HELENA – The state House is taking up a Senate proposal to overhaul Montana’s medical marijuana law Wednesday while a separate bill to outright repeal the law is on its way to the governor’s desk.

Senate Bill 423, sponsored by Senate Majority Leader Jeff Essmann, R-Billings, aims to reduce the number of medical marijuana users and sellers in the booming industry. The measure would strike the 2004 voter-approved law and replace it with a tighter, law enforcement-friendly system.

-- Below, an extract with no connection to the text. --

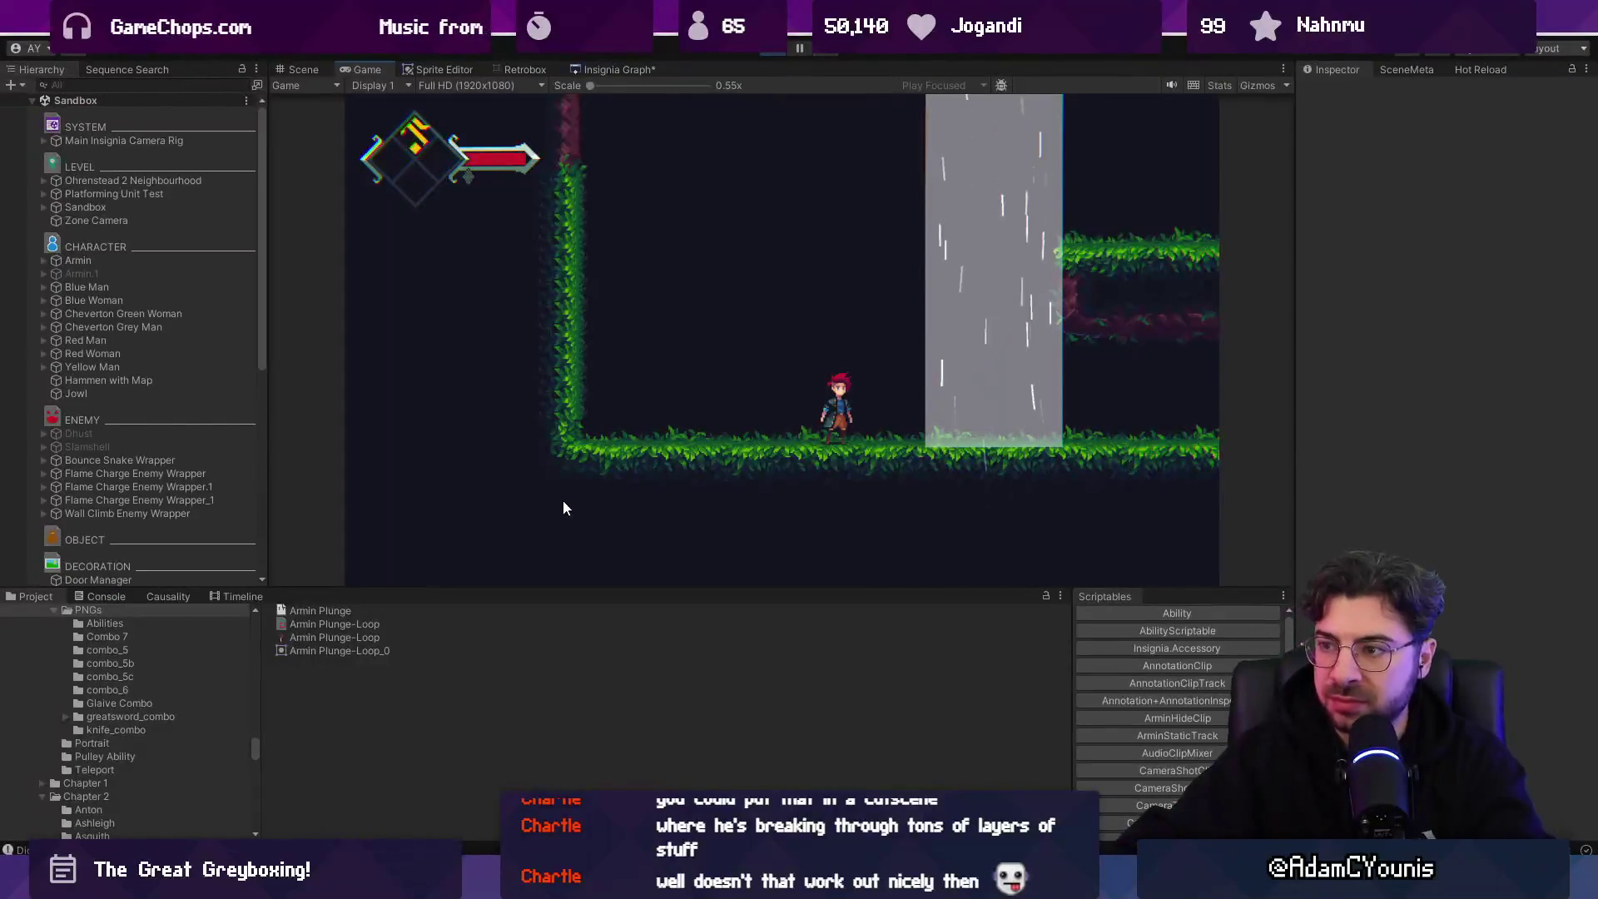
{"action": "key", "text": "ctrl+p"}
{"action": "key", "text": "alt+Tab"}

Most lawmakers say something needs to be done to harness Montana’s quickly growing medical marijuana industry, which many say has sprawled beyond the intent of the voter initiative.

Supporters of Essmann’s measure are quick to highlight how strict the bill is. It attempts to do away with pot shops and remove profitability from the marijuana trade, elements of the marijuana industry that have drawn public concern.

The overhaul would also require current marijuana card holders and new applicants to go through a longer and more rigorous process, consulting several doctors before they could become legal users of the drug. Analysts say the proposed overhaul may reduce the number of legal users from more than 28,000 to fewer than 2,000.

The overhaul measure is to go before the House Human Services Committee Wednesday. The committee is chaired by former FBI agent David Howard, R-Park City, who has strongly supported a full repeal, saying the marijuana industry is a criminal risk, giving gangs and cartels free reign in the state.

The bill is a product of a last-minute Senate effort to put together an overhaul proposal, and it’s already undergone major changes while clearing the Senate. Essmann, other lawmakers and bill supporters see the measure as a work in progress and expect many more changes now that the measure is in the House.

Some of the strongest advocates of repeal are in the House, and Republican leaders in the chamber have made it clear that they are skeptical of attempting to regulate the marijuana industry. But Republicans say they plan to work on crafting a regulation measure in case the governor vetoes their favored repeal proposal.

“If the governor won’t do what’s right and we have to ratchet it down, we have to ratchet it down as tight as possible,” Howard said.

Essmann’s measure had an embattled passage through the Senate chamber, with Democrats using the bill as flash point to make a statement about being excluded from the political process. Many Democrats said the measure was hastily put together and goes too far, possibly keeping the drug from people who need it.

Democratic senators withheld their votes on the measure, forcing the House to suspend their rules to keep the measure alive. The House voted 100-0 to do so.

The repeal measure, House Bill 161, was resurrected in the Senate and passed last week by a mostly Republican vote after most Democrats voted against the regulation measure.